Table 1. kinetic parameters obtained from the simulations of the experimental chromatograms.

Compound	Tcolumn °C	kapp1,2 (min−1)	kapp2,1 (min−1)	ΔGǂ1,2 (kcal/mol)	ΔGǂ2,1 (kcal/mol)
flubromazolam	−10	0.160	0.109	18.43	18.63
	−20	0.045	0.030	18.34	18.74
	−30	0.013	0.009	18.17	18.36
clonazolam	−30	0.076	0.052	17.35	17.54
	−35	0.036	0.024	17.34	17.52
	−40	0.026	0.018	17.12	17.29
diclazepam	−50	0.170	0.107	15.53	15.73
flurazepam	−20	0.267	0.184	17.46	17.64
	−30	0.070	0.047	17.39	17.58
	−40	0.022	0.014	17.20	17.38

ΔG^ⱡ values are all intended ±0.02 kcal/mol and temperatures ±0.5 °C.

.

Considering the free energy barriers reported in Table 1, the lower values of ΔG^ⱡ are those related to the conversion of the first eluted enantiomer into the second eluted; these values are usually closer to the ones calculated by other techniques (not affected by the influence of the CSP). Significantly, the lowest value was found for diclazepam, that has only a ΔG^ⱡ of about 15.5 kcal/mol. For this compound, it was possible to observe a dynamic profile with two peaks and a plateau in between at −50 °C, and we were not able to reach a baseline-separated profile.
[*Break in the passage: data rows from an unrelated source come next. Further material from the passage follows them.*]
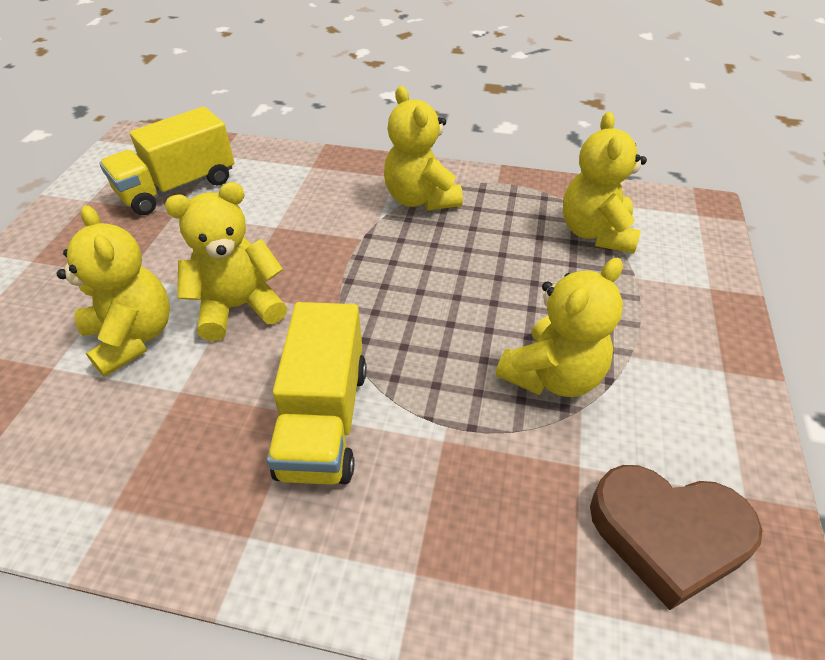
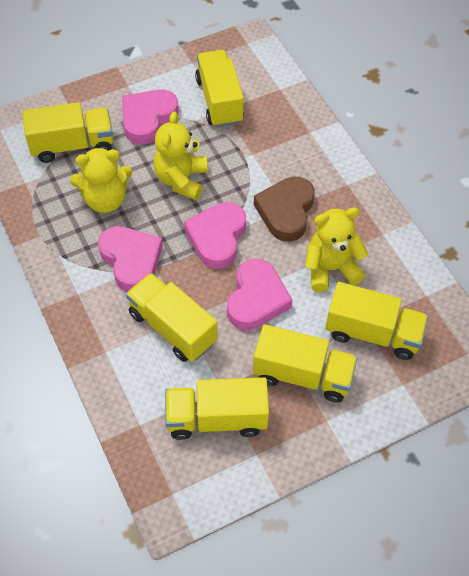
pink heart: none = 0 -> [98,226,163,292] [122,89,179,145] [184,202,246,269] [227,259,293,330] = 4
yellow teddy bear: [57,205,170,377] [165,182,287,341] [384,86,463,211] [496,258,623,397] [563,112,647,254] = 5 -> [70,148,132,213] [153,111,208,200] [305,207,368,292] = 3
yellow truck: [99,106,234,215] [267,302,367,485] = 2 -> [22,102,113,163] [126,273,218,362] [165,377,269,440] [195,50,244,127] [253,324,358,402] [325,282,429,360] = 6

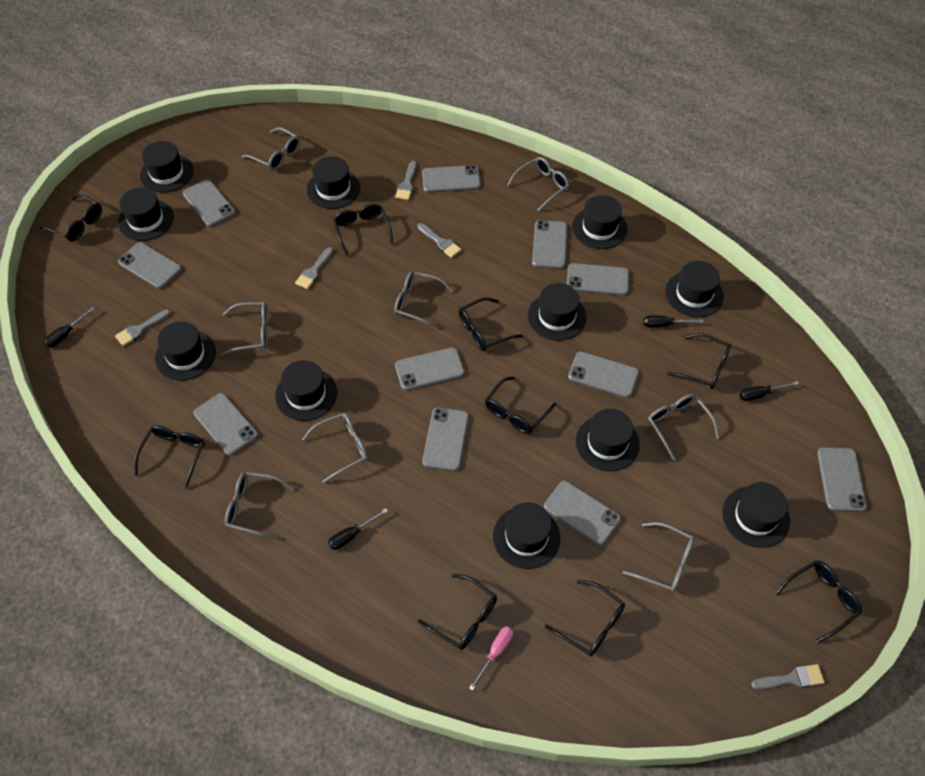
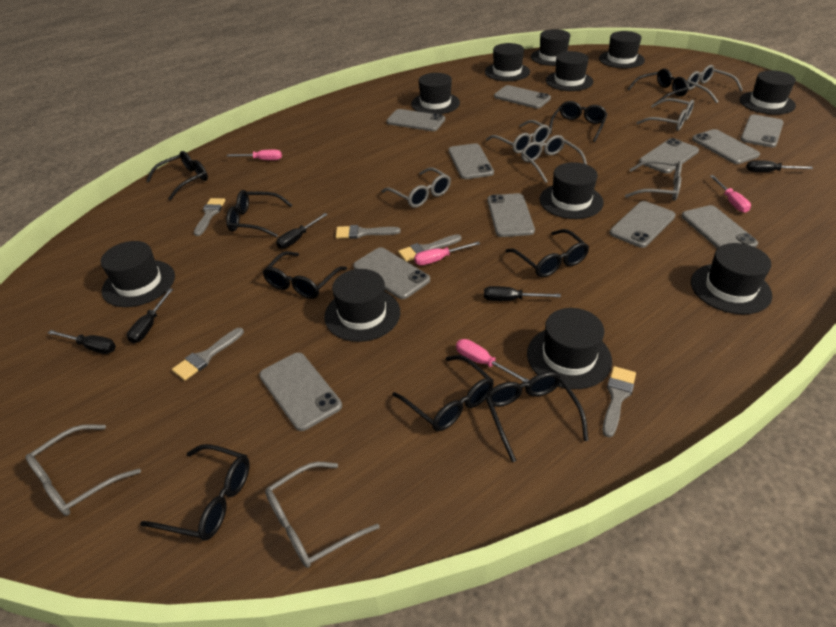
black screwdriver: [44,307,95,348] [328,508,388,550] [643,315,703,328] [739,381,799,401] = 4 -> [48,330,116,354] [127,288,173,343] [276,213,328,249] [484,286,561,301] [747,160,813,172] = 5
pink screwdriver: [469,626,513,691] = 1 -> [227,150,282,160] [414,241,480,265] [456,339,529,382] [710,175,751,213] = 4

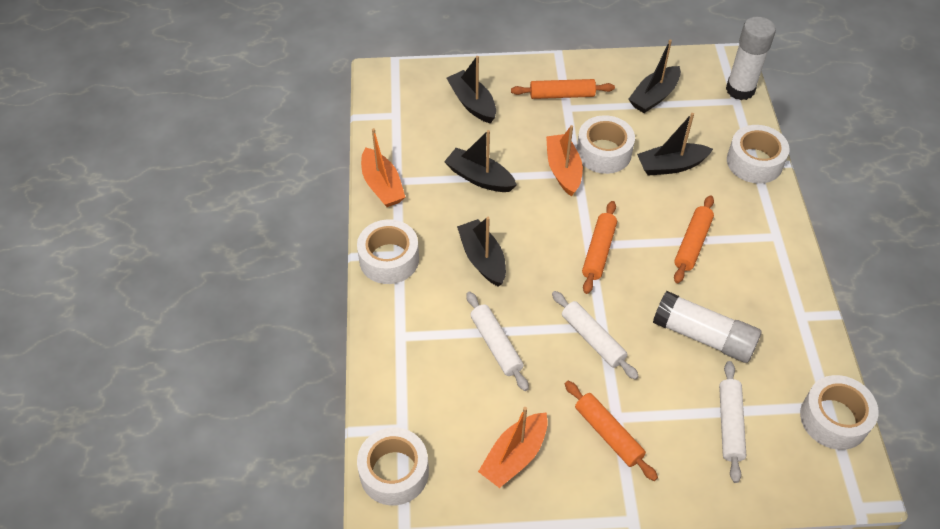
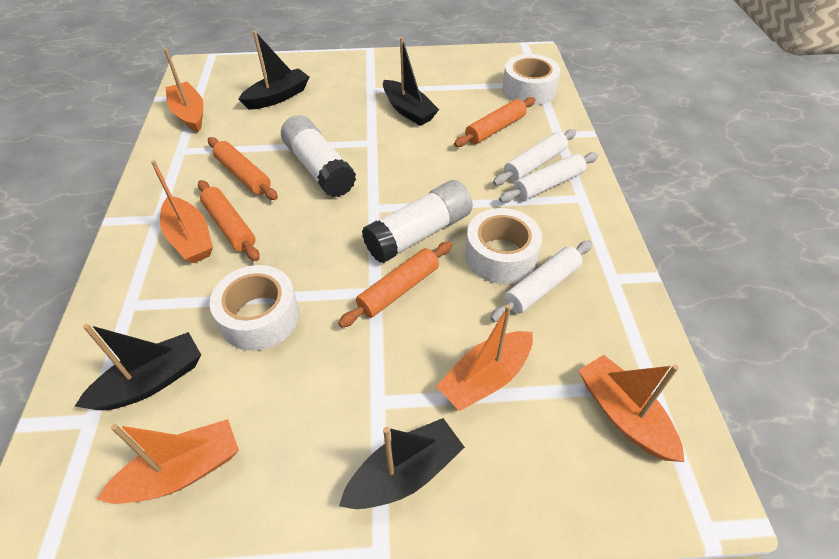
black boat: [444,130,517,192] [446,56,496,123] [457,217,506,287] [629,39,681,113] [637,113,713,176] = 5 -> [75,324,201,410] [238,31,309,110] [339,418,465,509] [383,37,439,126] = 4
orange boat: [361,128,405,207] [478,407,548,488] [546,125,583,196] = 3 -> [97,419,239,504] [151,160,213,263] [164,48,204,132] [436,305,533,411] [579,355,684,462] = 5
white tape: [357,219,419,284] [357,427,429,505] [577,115,635,174] [727,125,790,184] [800,375,879,450] = 5 -> [210,265,299,351] [465,208,542,284] [502,54,560,105] = 3

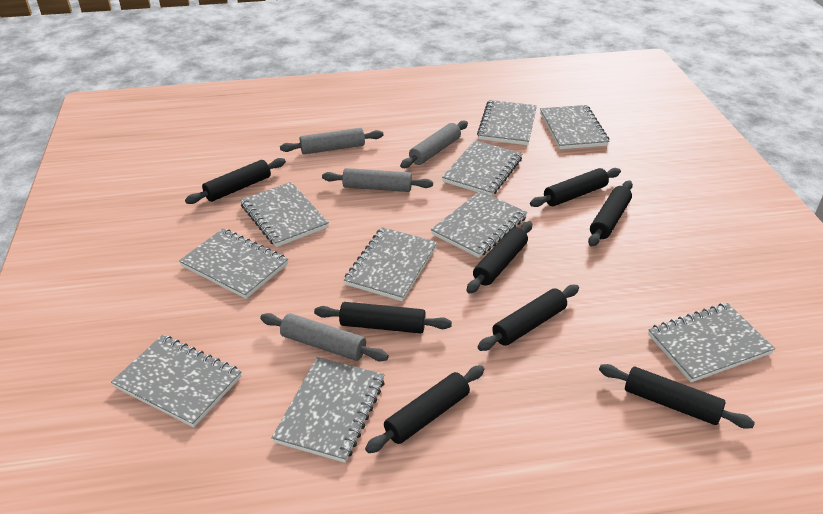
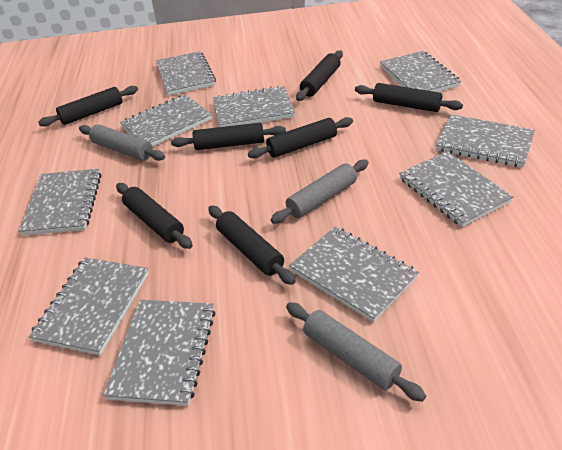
black rolling pin: [185,158,286,204] [314,302,452,334] [365,365,484,453] [467,221,532,294] [478,285,579,351] [530,168,621,207] [588,180,633,247] [599,364,755,429] = 8 -> [38,86,138,127] [116,183,193,249] [171,123,286,150] [208,205,296,285] [248,117,353,159] [296,50,343,101] [355,83,463,112] = 7
grey rolling pin: [260,313,389,361] [280,128,384,154] [322,168,433,192] [400,121,468,168] = 4 -> [79,124,165,161] [271,160,369,224] [286,302,426,402] = 3

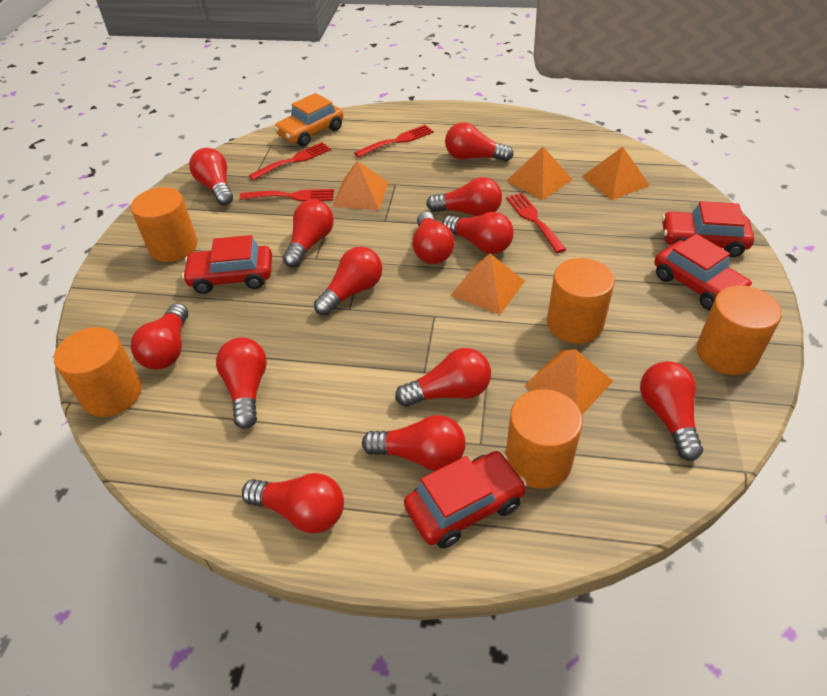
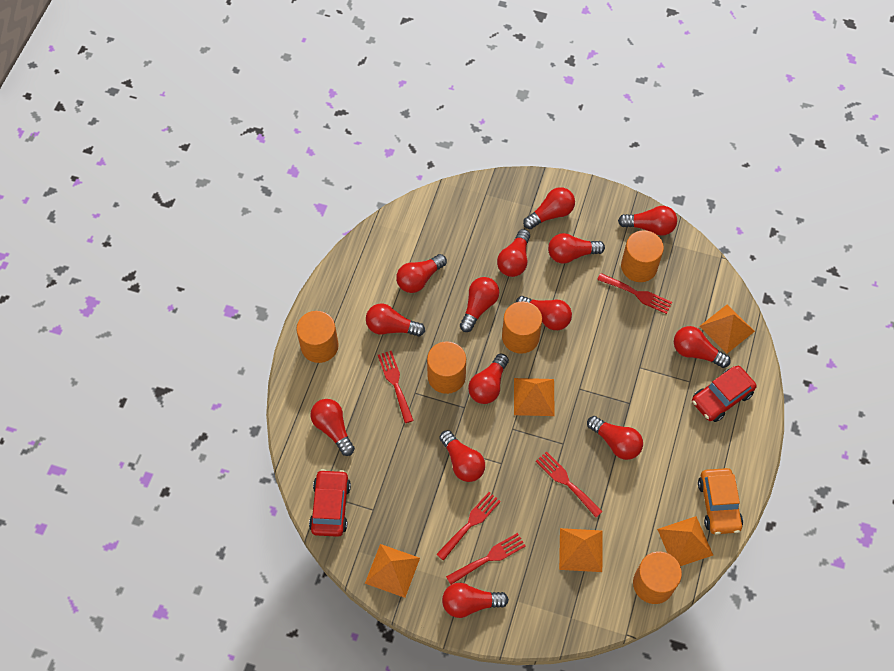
red car: [182,235,272,294] [404,451,527,549] [654,234,753,310] [662,201,754,257] = 4 -> [309,469,351,537] [692,366,757,422] = 2
red fork: [240,189,334,202] [249,142,331,180] [354,125,434,158] [506,193,567,253] = 4 -> [378,351,414,423] [436,492,501,561] [446,533,526,585] [536,451,603,517] [597,273,672,314] = 5
red light bulb: [131,303,188,370] [189,148,233,206] [216,337,267,429] [242,473,344,534] [283,199,334,268] [314,247,382,316] [362,415,466,471] [395,348,491,407] [412,212,455,264] [426,177,502,216] [442,212,514,254] [445,122,514,162] [640,361,703,461] = 13 -> [310,399,355,456] [366,303,425,337] [396,254,447,293] [439,430,485,482] [442,583,509,618] [460,277,499,332] [468,354,509,404] [497,229,530,277] [516,296,572,330] [523,187,575,229] [548,233,605,263] [587,416,643,460] [618,206,677,236] [674,326,731,368] = 14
Flubromazolam has the highest ΔG^ⱡ found in this work, slightly above 18 kcal/mol at −10 °C, compatible with the presence of a triazole-fused ring in N1 that increases the steric hindrance, raising the energy necessary for the ring flip interconversion process. Clonazolam has a structure that differs from flubromazolam for the substituents at C7 and C2′, and a ΔG^ǂ that results in a decrease by almost 1 kcal/mol, probably because of electronic effects. Flurazepam has a similar value, indicating a comparable effect between the branched aminic group and the triazole portion.

4. Conclusions

All ΔG^‡ values calculated were <18.5 kcal/mol and differences between compounds were found to be structure-correlated, involving steric and electronic effects. In particular, the triazole fused with the diazepine ring, and substituents in the C7 and C2′ position, such as nitro-group and halogens, have a role in stabilization or destabilization of enantiomers. The method applied in this work proved effective in studying this class of stereolabile compounds and the HPLC with chiral stationary phases allowed one to observe at low temperature the decoalescence of peaks corresponding to conformational enantiomers. The short half-life for these isomers makes it impossible to isolate and characterize them singularly at room temperature. More details please check Supplementary Materials.